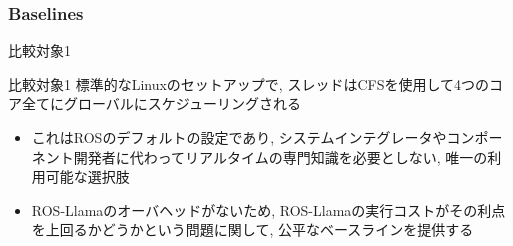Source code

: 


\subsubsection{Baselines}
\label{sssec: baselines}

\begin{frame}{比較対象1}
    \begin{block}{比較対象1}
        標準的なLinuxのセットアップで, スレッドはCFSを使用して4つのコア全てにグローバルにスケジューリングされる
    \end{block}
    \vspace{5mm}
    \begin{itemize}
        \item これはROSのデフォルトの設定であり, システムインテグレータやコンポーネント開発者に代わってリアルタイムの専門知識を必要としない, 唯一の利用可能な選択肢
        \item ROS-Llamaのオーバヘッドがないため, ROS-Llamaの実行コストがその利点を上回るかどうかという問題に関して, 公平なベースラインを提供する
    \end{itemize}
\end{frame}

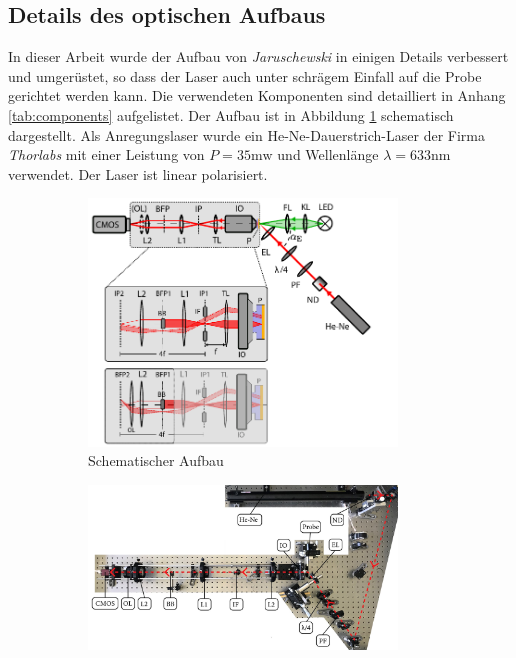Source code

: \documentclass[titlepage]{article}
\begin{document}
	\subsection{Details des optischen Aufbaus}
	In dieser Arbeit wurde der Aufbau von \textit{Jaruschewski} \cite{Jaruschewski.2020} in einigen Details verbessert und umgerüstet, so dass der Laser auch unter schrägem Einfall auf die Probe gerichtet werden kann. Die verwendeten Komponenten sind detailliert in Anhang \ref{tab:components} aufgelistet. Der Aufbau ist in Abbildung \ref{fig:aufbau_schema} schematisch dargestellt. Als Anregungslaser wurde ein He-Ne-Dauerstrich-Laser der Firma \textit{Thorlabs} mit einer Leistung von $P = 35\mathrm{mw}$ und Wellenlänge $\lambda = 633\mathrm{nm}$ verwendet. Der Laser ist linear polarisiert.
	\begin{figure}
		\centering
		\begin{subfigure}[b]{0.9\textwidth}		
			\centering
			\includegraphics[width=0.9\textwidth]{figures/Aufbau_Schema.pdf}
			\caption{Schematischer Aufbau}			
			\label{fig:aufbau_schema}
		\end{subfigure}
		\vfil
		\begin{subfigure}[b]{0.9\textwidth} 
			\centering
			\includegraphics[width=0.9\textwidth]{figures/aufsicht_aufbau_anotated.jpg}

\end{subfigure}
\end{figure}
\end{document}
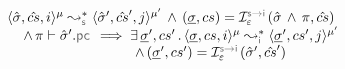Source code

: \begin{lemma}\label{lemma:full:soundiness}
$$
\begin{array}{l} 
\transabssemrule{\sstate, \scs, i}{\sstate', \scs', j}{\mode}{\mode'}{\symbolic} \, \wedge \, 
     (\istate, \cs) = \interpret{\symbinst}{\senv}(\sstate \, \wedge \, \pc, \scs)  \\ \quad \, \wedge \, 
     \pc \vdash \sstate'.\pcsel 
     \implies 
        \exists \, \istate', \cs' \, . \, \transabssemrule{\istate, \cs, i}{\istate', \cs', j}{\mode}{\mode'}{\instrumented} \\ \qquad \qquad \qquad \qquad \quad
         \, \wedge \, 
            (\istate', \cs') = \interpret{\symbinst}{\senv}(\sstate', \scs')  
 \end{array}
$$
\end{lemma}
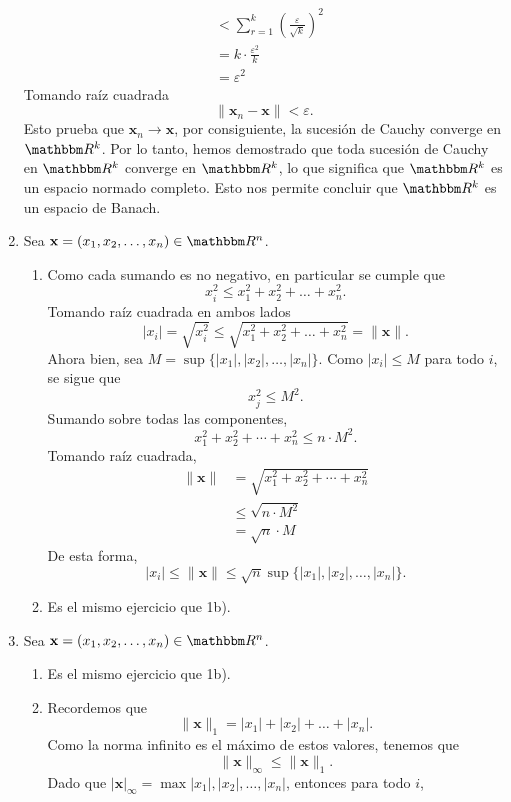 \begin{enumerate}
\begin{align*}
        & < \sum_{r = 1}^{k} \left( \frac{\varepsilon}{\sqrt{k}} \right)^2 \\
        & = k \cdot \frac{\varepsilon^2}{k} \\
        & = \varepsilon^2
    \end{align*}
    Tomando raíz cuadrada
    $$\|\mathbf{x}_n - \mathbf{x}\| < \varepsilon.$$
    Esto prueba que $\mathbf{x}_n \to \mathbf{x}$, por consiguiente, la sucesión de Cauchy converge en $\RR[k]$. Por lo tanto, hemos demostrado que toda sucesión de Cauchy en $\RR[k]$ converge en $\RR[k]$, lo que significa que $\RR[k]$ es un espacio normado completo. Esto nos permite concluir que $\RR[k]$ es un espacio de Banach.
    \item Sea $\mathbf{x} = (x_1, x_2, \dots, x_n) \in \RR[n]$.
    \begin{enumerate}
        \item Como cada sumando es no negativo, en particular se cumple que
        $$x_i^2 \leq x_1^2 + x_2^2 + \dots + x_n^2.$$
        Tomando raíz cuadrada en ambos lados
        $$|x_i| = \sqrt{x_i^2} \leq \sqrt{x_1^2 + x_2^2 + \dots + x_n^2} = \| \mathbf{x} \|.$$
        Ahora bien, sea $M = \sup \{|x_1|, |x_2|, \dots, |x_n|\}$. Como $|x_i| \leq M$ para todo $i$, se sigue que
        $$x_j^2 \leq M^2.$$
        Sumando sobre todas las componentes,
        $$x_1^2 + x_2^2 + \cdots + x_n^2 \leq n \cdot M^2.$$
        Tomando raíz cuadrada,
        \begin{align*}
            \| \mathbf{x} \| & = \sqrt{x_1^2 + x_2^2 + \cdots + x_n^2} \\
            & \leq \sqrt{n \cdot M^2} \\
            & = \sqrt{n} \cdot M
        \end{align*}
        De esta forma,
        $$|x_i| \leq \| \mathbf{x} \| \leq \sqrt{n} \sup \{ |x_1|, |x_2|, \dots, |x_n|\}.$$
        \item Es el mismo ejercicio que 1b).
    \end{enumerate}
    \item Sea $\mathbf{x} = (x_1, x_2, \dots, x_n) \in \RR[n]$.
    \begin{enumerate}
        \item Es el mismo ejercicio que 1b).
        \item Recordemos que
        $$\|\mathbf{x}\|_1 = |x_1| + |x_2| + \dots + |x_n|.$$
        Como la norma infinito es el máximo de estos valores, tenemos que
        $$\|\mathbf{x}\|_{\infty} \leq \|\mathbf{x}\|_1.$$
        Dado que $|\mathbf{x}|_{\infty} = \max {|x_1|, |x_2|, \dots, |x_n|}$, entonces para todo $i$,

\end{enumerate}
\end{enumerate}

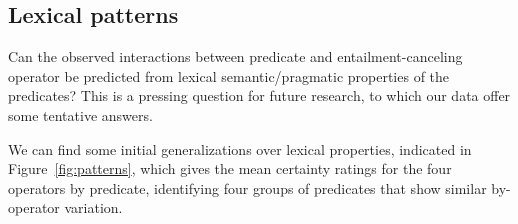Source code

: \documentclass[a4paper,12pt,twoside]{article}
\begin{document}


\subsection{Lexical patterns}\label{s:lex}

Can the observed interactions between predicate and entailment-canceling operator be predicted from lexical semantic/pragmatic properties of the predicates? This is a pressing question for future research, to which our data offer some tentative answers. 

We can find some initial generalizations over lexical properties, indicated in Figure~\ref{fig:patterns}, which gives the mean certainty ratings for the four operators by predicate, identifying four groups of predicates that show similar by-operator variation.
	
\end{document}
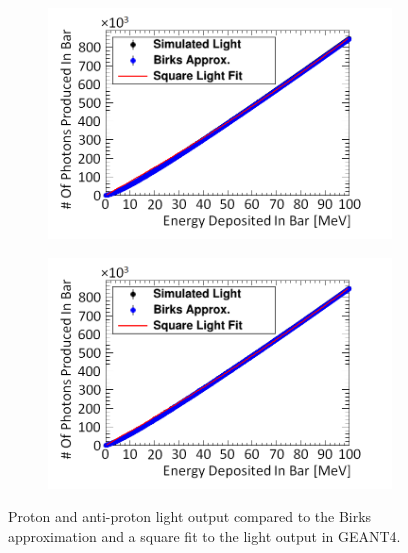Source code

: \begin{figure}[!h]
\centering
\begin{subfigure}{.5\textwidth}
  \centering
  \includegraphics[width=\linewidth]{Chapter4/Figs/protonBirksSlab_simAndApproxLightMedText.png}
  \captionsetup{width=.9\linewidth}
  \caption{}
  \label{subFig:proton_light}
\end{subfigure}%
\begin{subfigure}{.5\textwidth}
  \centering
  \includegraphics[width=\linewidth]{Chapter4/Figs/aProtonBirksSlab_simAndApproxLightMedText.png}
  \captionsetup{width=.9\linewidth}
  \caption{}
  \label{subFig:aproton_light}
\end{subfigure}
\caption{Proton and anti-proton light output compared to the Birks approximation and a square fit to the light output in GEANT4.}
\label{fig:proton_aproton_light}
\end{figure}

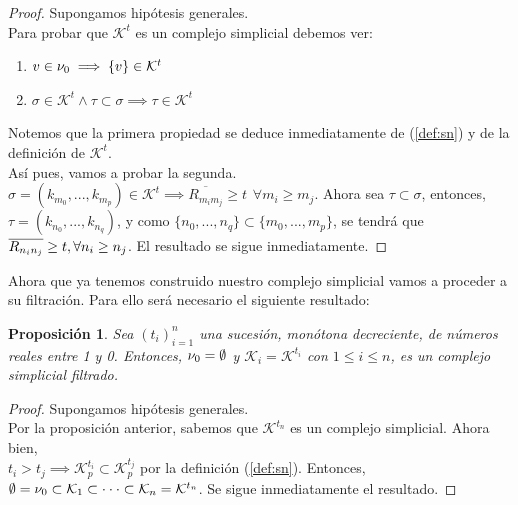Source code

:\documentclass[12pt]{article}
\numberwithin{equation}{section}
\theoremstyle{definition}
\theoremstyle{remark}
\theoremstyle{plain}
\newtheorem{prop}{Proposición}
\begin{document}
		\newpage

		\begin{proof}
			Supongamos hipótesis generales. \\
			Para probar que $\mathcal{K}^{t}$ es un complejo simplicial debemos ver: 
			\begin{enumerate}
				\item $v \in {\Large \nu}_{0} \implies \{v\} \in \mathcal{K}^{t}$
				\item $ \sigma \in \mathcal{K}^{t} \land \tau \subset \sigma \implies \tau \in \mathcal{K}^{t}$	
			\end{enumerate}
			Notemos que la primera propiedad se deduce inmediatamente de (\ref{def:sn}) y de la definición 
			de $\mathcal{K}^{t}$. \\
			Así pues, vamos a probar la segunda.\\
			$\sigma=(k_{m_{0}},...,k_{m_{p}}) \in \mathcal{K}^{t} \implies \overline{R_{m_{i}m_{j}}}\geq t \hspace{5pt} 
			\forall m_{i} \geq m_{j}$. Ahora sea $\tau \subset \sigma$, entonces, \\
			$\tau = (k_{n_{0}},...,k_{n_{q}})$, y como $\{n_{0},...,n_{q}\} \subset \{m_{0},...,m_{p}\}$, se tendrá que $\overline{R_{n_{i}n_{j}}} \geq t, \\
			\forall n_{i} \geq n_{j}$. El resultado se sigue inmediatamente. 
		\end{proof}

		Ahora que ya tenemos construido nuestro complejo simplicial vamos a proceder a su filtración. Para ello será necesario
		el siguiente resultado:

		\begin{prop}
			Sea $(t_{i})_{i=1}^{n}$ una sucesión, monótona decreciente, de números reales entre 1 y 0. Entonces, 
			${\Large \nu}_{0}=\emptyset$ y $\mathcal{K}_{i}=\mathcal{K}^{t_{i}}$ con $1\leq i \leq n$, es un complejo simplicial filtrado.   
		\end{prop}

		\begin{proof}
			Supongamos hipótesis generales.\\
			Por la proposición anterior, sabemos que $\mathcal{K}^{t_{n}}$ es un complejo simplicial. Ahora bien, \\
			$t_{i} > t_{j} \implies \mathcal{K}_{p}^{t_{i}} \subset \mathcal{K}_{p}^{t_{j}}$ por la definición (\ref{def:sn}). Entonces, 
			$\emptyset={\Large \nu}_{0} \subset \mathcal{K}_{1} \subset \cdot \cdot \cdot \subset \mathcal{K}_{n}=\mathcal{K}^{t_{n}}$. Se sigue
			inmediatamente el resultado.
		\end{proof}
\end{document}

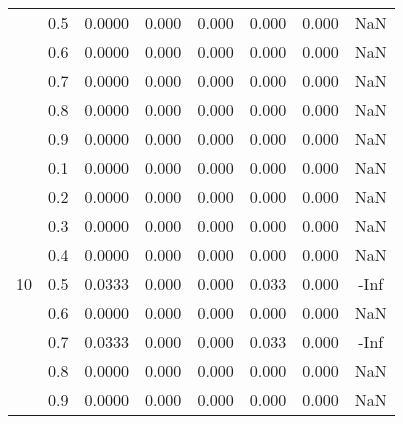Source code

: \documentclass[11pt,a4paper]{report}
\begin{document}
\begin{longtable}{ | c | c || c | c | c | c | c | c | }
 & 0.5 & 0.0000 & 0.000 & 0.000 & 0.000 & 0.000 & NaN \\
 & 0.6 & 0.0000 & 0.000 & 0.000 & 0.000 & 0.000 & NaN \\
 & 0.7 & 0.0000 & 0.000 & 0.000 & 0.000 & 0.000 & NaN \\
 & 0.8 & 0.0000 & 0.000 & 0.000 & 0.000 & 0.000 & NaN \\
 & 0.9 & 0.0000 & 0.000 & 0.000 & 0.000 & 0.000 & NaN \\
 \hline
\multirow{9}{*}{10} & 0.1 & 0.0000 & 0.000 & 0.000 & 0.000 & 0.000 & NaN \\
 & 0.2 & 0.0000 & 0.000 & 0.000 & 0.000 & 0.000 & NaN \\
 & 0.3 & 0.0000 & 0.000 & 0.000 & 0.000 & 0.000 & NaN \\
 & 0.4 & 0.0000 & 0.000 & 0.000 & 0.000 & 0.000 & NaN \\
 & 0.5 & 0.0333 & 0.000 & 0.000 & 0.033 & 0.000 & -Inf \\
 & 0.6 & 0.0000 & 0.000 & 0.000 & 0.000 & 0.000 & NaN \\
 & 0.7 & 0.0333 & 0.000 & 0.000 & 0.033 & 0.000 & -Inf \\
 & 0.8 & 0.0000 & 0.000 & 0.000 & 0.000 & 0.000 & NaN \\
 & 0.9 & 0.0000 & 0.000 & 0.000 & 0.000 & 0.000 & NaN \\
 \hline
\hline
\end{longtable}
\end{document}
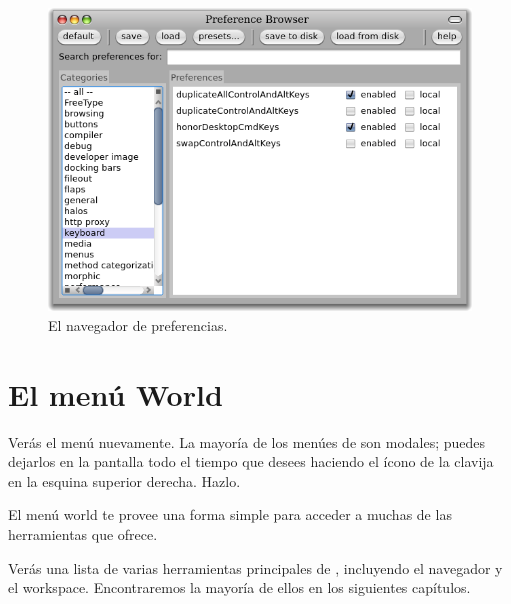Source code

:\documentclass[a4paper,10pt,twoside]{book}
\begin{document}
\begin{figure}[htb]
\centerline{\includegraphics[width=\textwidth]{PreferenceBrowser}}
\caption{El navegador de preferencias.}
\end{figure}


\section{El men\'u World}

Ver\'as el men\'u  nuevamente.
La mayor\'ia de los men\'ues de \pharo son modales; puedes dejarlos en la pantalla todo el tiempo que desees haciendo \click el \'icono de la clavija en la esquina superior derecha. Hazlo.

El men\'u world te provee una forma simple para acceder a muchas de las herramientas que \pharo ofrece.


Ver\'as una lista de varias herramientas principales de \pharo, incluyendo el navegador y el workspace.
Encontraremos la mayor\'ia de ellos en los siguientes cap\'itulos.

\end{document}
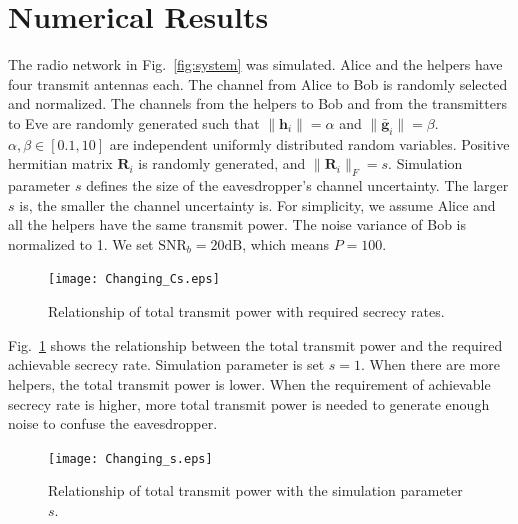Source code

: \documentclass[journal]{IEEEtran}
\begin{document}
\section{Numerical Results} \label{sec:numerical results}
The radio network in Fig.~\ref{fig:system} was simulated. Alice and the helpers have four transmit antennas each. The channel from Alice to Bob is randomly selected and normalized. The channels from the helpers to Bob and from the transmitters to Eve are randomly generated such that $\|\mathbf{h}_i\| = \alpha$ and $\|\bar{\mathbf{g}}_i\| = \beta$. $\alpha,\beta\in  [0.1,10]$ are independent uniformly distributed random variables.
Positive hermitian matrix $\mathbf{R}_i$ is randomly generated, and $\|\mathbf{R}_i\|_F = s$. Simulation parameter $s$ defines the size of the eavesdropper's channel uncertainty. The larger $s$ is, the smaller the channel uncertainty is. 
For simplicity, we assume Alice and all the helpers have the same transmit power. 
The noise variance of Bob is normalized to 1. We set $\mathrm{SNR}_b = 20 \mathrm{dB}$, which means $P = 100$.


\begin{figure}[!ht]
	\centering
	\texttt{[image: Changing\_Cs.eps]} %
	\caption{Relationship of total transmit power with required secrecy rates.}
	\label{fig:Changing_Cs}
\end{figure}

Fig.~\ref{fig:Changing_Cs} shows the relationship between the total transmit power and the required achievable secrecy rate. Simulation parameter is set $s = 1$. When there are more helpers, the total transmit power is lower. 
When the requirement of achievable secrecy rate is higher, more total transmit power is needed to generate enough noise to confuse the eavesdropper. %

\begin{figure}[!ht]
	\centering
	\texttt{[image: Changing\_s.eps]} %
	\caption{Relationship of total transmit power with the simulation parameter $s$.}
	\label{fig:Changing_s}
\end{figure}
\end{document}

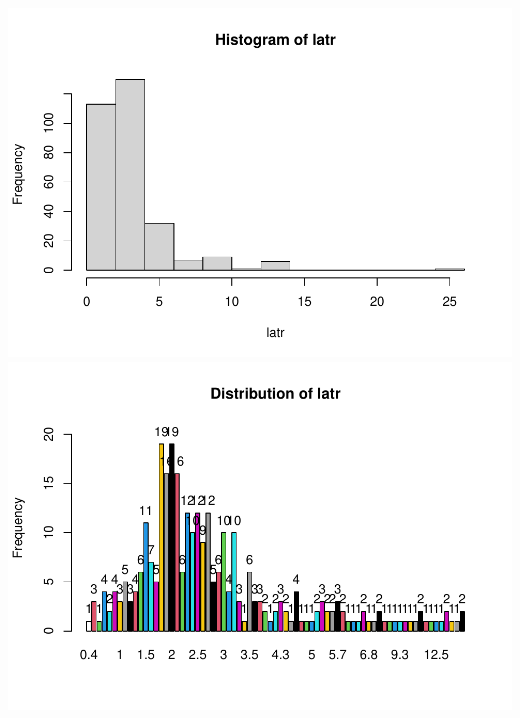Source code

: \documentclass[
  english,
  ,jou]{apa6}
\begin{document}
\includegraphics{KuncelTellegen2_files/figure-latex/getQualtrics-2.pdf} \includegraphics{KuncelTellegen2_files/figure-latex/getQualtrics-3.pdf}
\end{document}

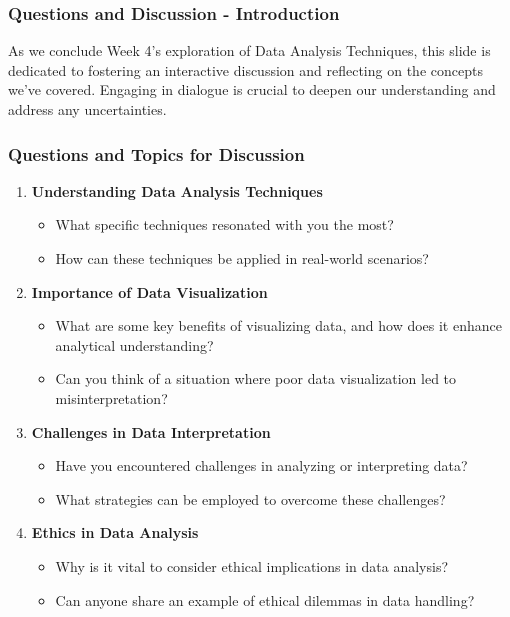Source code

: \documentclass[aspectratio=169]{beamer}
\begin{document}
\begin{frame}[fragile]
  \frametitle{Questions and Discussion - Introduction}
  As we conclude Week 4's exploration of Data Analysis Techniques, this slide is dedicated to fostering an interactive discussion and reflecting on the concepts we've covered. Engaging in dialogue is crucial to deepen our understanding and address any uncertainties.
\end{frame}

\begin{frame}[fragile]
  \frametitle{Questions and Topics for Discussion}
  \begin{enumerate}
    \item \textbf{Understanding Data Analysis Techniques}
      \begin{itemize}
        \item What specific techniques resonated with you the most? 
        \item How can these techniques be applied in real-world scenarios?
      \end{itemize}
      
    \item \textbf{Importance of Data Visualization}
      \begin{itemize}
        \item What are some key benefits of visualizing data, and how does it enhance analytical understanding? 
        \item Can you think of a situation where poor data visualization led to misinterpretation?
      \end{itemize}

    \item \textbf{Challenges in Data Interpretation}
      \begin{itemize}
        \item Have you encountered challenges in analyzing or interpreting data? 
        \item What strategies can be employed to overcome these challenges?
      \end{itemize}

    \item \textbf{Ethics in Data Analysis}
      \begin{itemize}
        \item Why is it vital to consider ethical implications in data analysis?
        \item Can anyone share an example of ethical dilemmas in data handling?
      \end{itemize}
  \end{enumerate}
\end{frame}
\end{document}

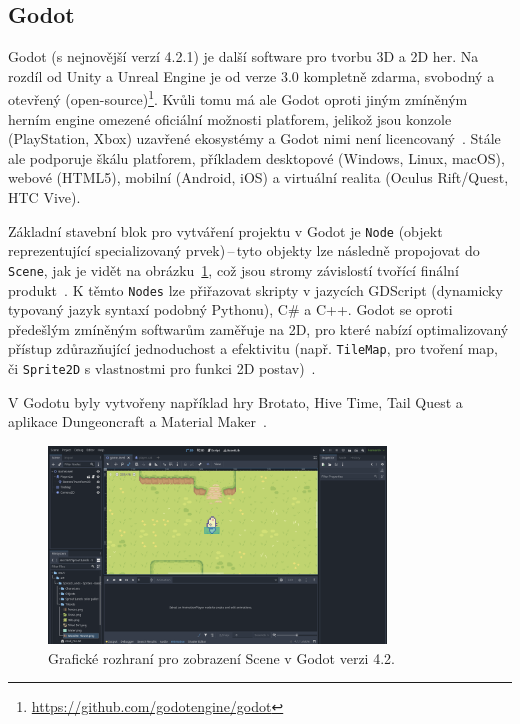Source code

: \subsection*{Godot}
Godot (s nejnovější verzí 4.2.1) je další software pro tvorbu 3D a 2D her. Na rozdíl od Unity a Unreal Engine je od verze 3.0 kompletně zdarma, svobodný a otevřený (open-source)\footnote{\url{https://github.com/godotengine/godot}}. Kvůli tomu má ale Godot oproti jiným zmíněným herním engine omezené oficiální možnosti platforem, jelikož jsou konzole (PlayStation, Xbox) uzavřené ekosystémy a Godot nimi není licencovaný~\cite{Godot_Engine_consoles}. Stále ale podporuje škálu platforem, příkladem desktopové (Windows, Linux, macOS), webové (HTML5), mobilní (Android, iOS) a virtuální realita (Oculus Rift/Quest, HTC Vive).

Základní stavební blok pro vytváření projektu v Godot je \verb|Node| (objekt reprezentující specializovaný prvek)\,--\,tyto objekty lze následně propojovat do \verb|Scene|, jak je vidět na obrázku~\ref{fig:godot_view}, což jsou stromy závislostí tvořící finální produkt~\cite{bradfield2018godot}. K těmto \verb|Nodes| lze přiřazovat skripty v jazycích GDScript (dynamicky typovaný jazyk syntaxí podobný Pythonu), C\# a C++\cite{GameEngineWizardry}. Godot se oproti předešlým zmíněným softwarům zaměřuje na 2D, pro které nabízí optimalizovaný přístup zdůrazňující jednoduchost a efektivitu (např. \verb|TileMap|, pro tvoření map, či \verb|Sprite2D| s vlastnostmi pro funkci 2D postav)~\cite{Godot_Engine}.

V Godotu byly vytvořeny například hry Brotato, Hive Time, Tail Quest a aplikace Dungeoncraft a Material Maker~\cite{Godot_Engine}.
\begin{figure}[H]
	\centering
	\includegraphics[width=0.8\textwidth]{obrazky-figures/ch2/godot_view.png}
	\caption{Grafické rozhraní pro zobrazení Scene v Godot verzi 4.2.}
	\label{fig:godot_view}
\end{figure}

• _Exercise instructions_
How many lines in the records above contain the word "generated"? State that number and nothing more.

• _Output of the task_
2